Betty, now 95, and living in Wythall near Birmingham/Worcestershire was born in Aston-on-Clun in 1923 and was home schooled through the National Education Union, which was developed to help families who lived or worked abroad.
In her late teens, after taking an interest in domestic sciences, and not really sure what to do for a career, Betty enrolled at Radbrook College, which later became part of Shrewsbury College, where she was taught how to cook, run a house and do household accounts.
“It was a terrible winter and rationing was in full force so, so much food was restricted making the course somewhat difficult! I was there for two terms, during which time I managed to catch both measles and chicken pox. I enjoyed it, but the war had also broken out and by 1941 a few of us on the course felt like we really needed to do something more to be helpful, so I joined the Auxillary Territorial Service (Women’s Army) in May/June of 1941.
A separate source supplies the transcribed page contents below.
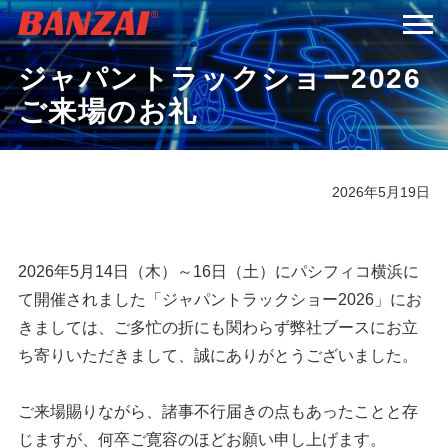
ジャパントラックショー2026
HOME
ご来場のお礼
商品情報
2026年5月19日
会社案内
採用情報
2026年5月14日（木）～16日（土）にパシフィコ横浜に
て開催されました「ジャパントラックショー2026」にお
サービス＆サポート
きましては、ご多忙の折にも関わらず弊社ブースにお立
ち寄りいただきまして、誠にありがとうございました。
お問い合わせ
ご来場賜りながら、諸事不行届きの点もあったことと存
じますが、何卒ご寛容のほどお願い申し上げます。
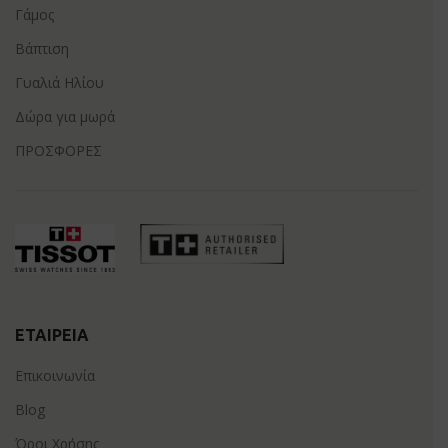
Γάμος
Βάπτιση
Γυαλιά Ηλίου
Δώρα για μωρά
ΠΡΟΣΦΟΡΕΣ
ΕΤΑΙΡΕΊΑ
Επικοινωνία
Blog
Όροι Χρήσης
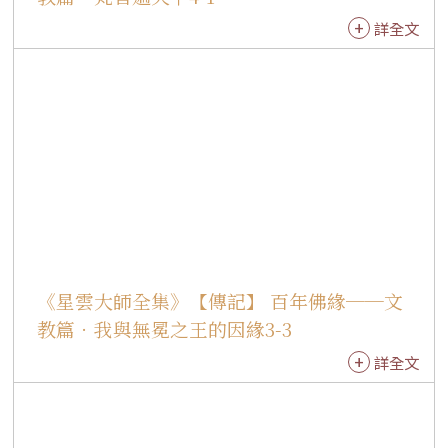
姿，以及台北市立國樂團優美的演奏旋律，融和
詳全文
梵唄、舞蹈、國樂的佛教藝術展現，加上背景幻
燈投影片的效果，表現出宗教莊嚴祥和的氣氛。
同年，我在台北國父紀念館講《六祖壇經》，也
邀請台北市立國樂團一同演出，運用佛教梵唄
《大悲懺》、〈念佛組曲〉、〈叩鐘偈〉等二十
多首不同曲調，帶領與會大眾唱頌《壇經》偈
語，以深入淺出的方式，讓聞法者認識《壇經》
中行解並重的要義。 悠揚梵音滿人間 1995年在澳
洲，有國際佛光會澳洲昆士蘭協會與佛光山中天
寺聯合主辦「尊重與包容梵唄音樂會」，於澳洲
《星雲大師全集》【傳記】 百年佛緣──文
布里斯本市政府音樂廳舉行，演出者均為佛光山
法師、信眾、佛光會員、澳籍佛光之友，以及昆
教篇．我與無冕之王的因緣3-3
士蘭音樂學院的學生參與。 布里斯本市長代表比
詳全文
揚奇及洛根市長戈利上台致辭時，都表示非常贊
同「尊重與包容」的意境，也很歡迎華人到澳洲
來，尤其，中天寺所表現出來的社教功能，實在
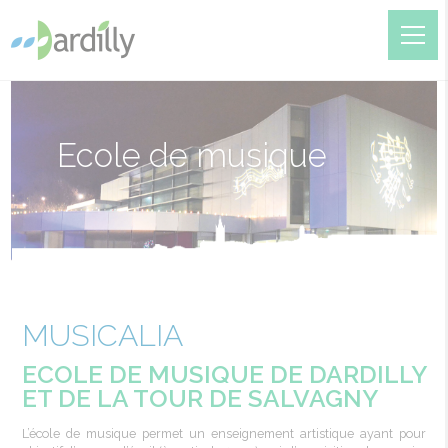
Ecole de musique
MUSICALIA
ECOLE DE MUSIQUE DE DARDILLY
ET DE LA TOUR DE SALVAGNY
L’école de musique permet un enseignement artistique ayant pour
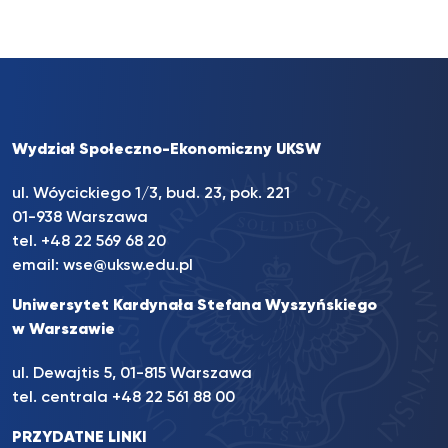
Wydział Społeczno-Ekonomiczny UKSW
ul. Wóycickiego 1/3, bud. 23, pok. 221
01-938 Warszawa
tel.
+48 22 569 68 20
email:
wse@uksw.edu.pl
Uniwersytet Kardynała Stefana Wyszyńskiego
w Warszawie
ul. Dewajtis 5, 01-815 Warszawa
tel. centrala
+48 22 561 88 00
PRZYDATNE LINKI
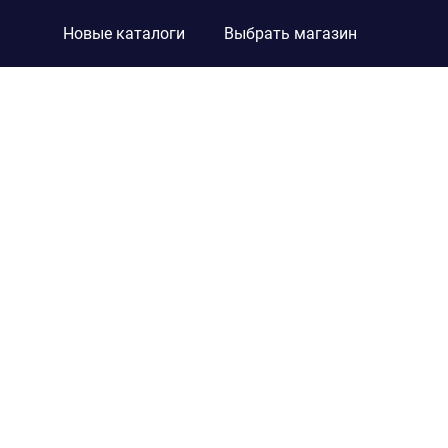
Новые каталоги
Выбрать магазин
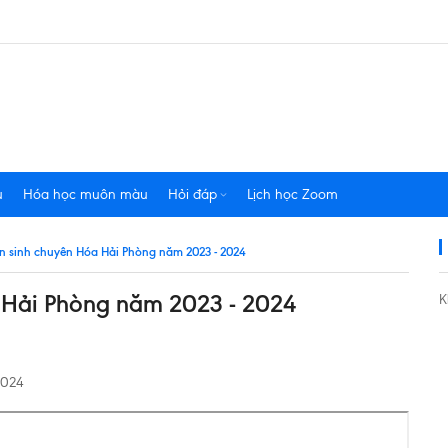
u
Hóa học muôn màu
Hỏi đáp
Lịch học Zoom
yển sinh chuyên Hóa Hải Phòng năm 2023 - 2024
a Hải Phòng năm 2023 - 2024
K
2024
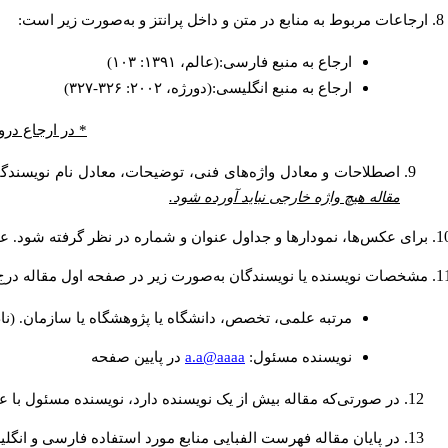
ارجاعات مربوط به منابع در متن و داخل پرانتز و به‌صورت زیر است:
ارجاع به منبع فارسی:(عالم، ۱۳۹۱: ۱۰۳)
ارجاع به منبع انگلیسی:(دورژه، ۲۰۰۲: ۳۲۶-۳۲۷)
* در ارجاع درو
اصطلاحات و معادل واژه‌های فنی، توضیحات، معادل نام نویسندگان
مقاله هیچ واژه خارجی نباید آورده شود.
برای عکس‌ها، نمودارها و جداول عنوان و شماره در نظر گرفته شود. عنو
مشخصات نویسنده یا نویسندگان به‌صورت زیر در صفحه اول مقاله درج
مرتبه علمی، تخصص، دانشگاه یا پژوهشگاه یا سازمان. (نا
a.a@aaaa
نويسنده مسئول:
در پايين صفحه
در صورتی‌که مقاله بیش از یک نویسنده دارد، نویسنده مسئول با
در پایان مقاله فهرست الفبایی منابع مورد استفاده فارسی و انگل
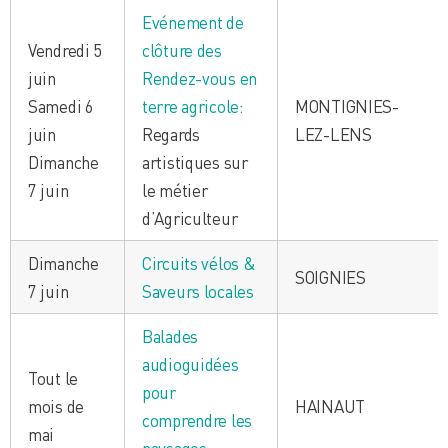
Evénement de
Vendredi 5
clôture des
juin
Rendez-vous en
Samedi 6
terre agricole:
MONTIGNIES-
juin
Regards
LEZ-LENS
Dimanche
artistiques sur
7 juin
le métier
d’Agriculteur
Dimanche
Circuits vélos &
SOIGNIES
7 juin
Saveurs locales
Balades
audioguidées
Tout le
pour
mois de
HAINAUT
comprendre les
mai
paysages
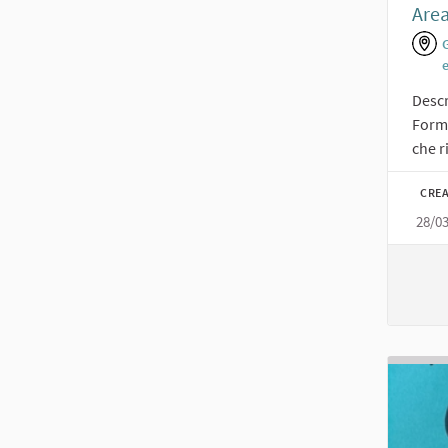
Area
Descr
Forma
che r
CREA
28/0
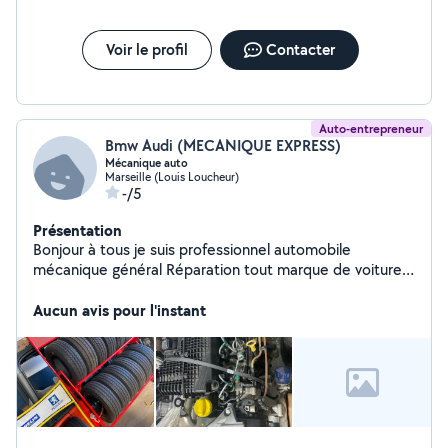
Voir le profil
Contacter
Auto-entrepreneur
Bmw Audi (MECANIQUE EXPRESS)
Mécanique auto
Marseille (Louis Loucheur)
-/5
Présentation
Bonjour à tous je suis professionnel automobile
mécanique général Réparation tout marque de voiture
Diagnostic Distribution embrayage entretien vidange
Pneus neufs et occasion Réparation boîte automatique
Aucun avis pour l'instant
Déplacement 24/24 à vous domicile Ou dans notre
garage Diagnostic à partir de 50 Déplacement et devis
gratuit Cordialement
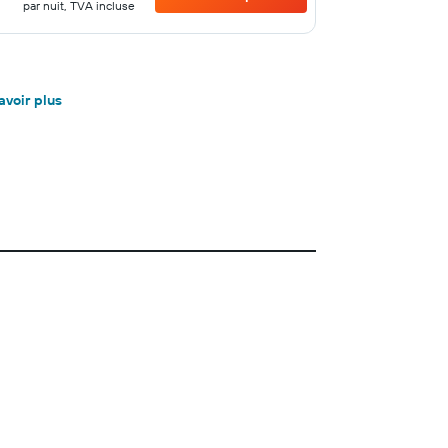
par nuit, TVA incluse
avoir plus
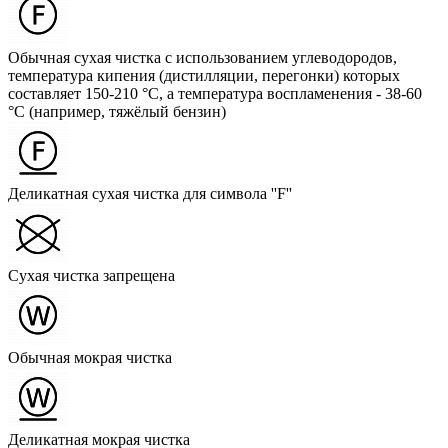
Обычная сухая чистка с использованием углеводородов,
температура кипения (дистилляции, перегонки) которых
составляет 150-210 °C, а температура воспламенения - 38-60
°C (например, тяжёлый бензин)
Деликатная сухая чистка для символа ''F''
Сухая чистка запрещена
Обычная мокрая чистка
Деликатная мокрая чистка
“We had basic training in the army at Wrexham and stated which trade we wanted to go into. I had put on my CV I was bilingual and could speak German and found myself being interviewed by an intelligence officer in London.”
From there she was ordered to take a train to Bletchley in Buckinghamshire, without being told why.
“I didn’t know what I was in for. The war was very much on in 1941 and there was a great deal of bombing in London. We all felt like we ought to be doing something more positive to defend the country. But it was a completely blind date,” she said.
Between 1941 and 1945 Betty was stationed at the Government Code & Cypher School’s codebreaking operation at Bletchley Park. At first she was put to work with Major Ralph Tester in the Mansion, where she registered undeciphered Enigma messages. Betty was involved in an intelligence triumph said by historians to have shortened the Second World War by between two and four years.
She then moved on to the Japanese Section in Block F to paraphrase deciphered Japanese messages. In 1945, this work lead Betty to see out the war in the Pacific at The Pentagon. By the end of her stint at Bletchley Park in 1945, Betty Webb had progressed from private to staff sergeant (Betty Webb).
“When I started at Bletchley we were departmentalised in such a strict way so we were not allowed to discuss anything with anyone and had to sign the Official Secrets Act, which was really robust. It was only from 1975 when the Secret’s Act was lifted years later, that we were finally allowed to talk about it all.”
Just two years ago, Betty learned from a researcher that those soon-to-be-decoded messages she had been ordered to catalogue – strings of letters and numbers that meant nothing to her at the time – had in fact been communications between the worst of the worst: members of the SS and the Gestapo, some of them discussing the beginnings of the Holocaust.
She said: “I was rather pleased to know I had been working on an important part of the exercise. I do hope I made a contribution.”
While working at Bletchley Park, Betty used to see the now renowned Nazi codebreaker, Alan Turing, whose work to crack an ‘unbreakable Nazi code’ was celebrated in the 2014 film The Imitation Game, starring Benedict Cumberbatch. She didn’t know what his work or role involved at the time but she still knows Alan’s nephew.
“After I went back home, my parents were living in Richard’s Castle on the Herefordshire/Shropshire border and I had a bit of a rest and then went onto an intensive secretarial/comms course, which stood me in good stead for a job and I started working at the Grammar School. I eventually went back into the TA and worked as an officer up and down the country at several units. I ended up in Birmingham working as a recruitment officer for the Women’s Royal Army Corp (what the now disbanded ATS became.)
Betty said that after the Secret’s Act was lifted, individuals started writing about their roles in the war effort and people were able to piece together what had gone on at Bletchley Park.
She has since written a book of her experiences called Secret Postings: Bletchley Park to the Pentagon, under her full name Charlotte Vine-Stevens and is still giving talks today about her experiences at Bletchley. She has done 150 so far and her book is available on Amazon.